*EXERCISE REQUIREMENTS*: Only the lines from the one with "hfov_deg: 51.2" through the last line of the records below belong in your answer, reproduced exactly and with the pictures left out.

########################################

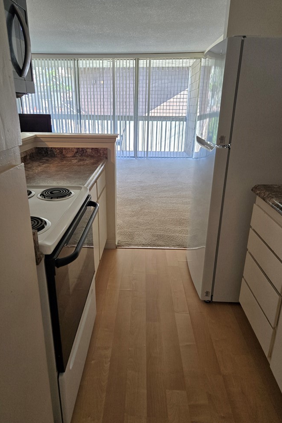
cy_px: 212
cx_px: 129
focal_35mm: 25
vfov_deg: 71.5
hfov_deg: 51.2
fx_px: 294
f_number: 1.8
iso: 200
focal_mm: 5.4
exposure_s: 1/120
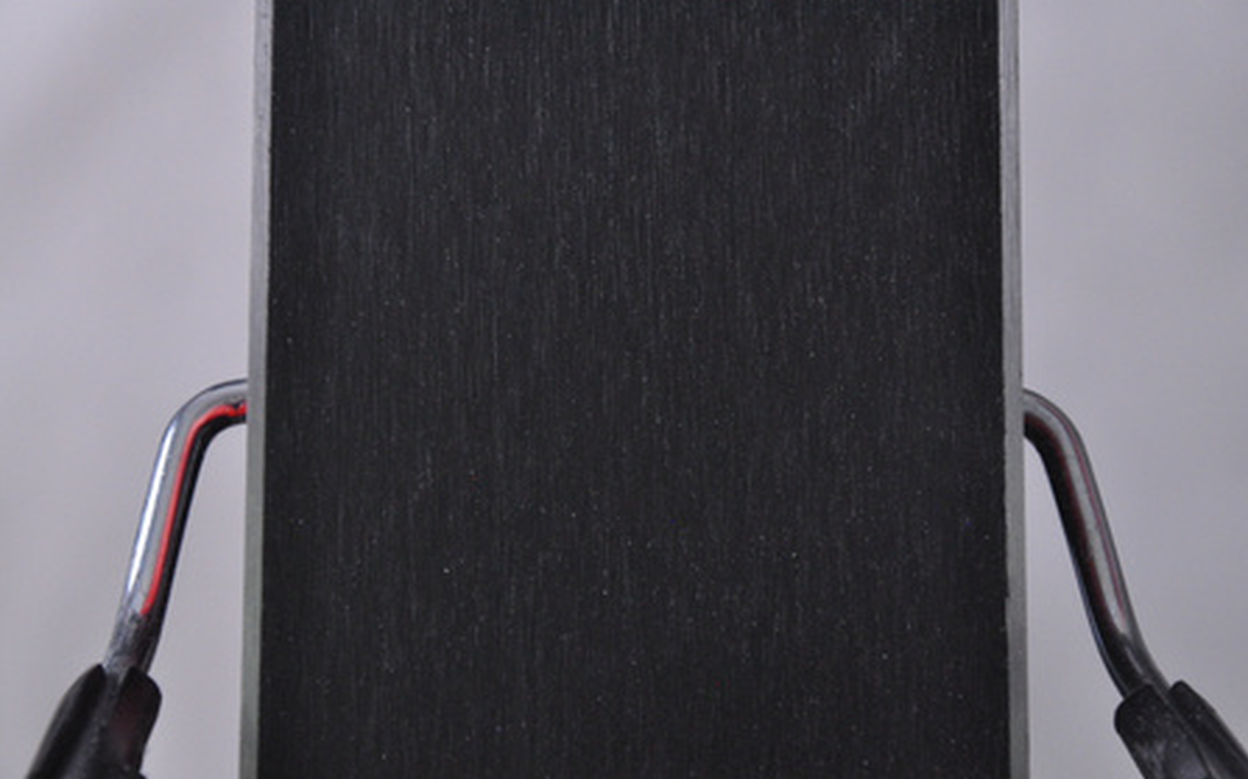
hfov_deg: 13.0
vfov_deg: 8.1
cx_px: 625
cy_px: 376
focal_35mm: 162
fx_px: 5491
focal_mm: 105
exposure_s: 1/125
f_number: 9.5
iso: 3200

########################################

*ANSWER FOR THE TASK*:
hfov_deg: 51.2
fx_px: 294
f_number: 1.8
iso: 200
focal_mm: 5.4
exposure_s: 1/120
hfov_deg: 13.0
vfov_deg: 8.1
cx_px: 625
cy_px: 376
focal_35mm: 162
fx_px: 5491
focal_mm: 105
exposure_s: 1/125
f_number: 9.5
iso: 3200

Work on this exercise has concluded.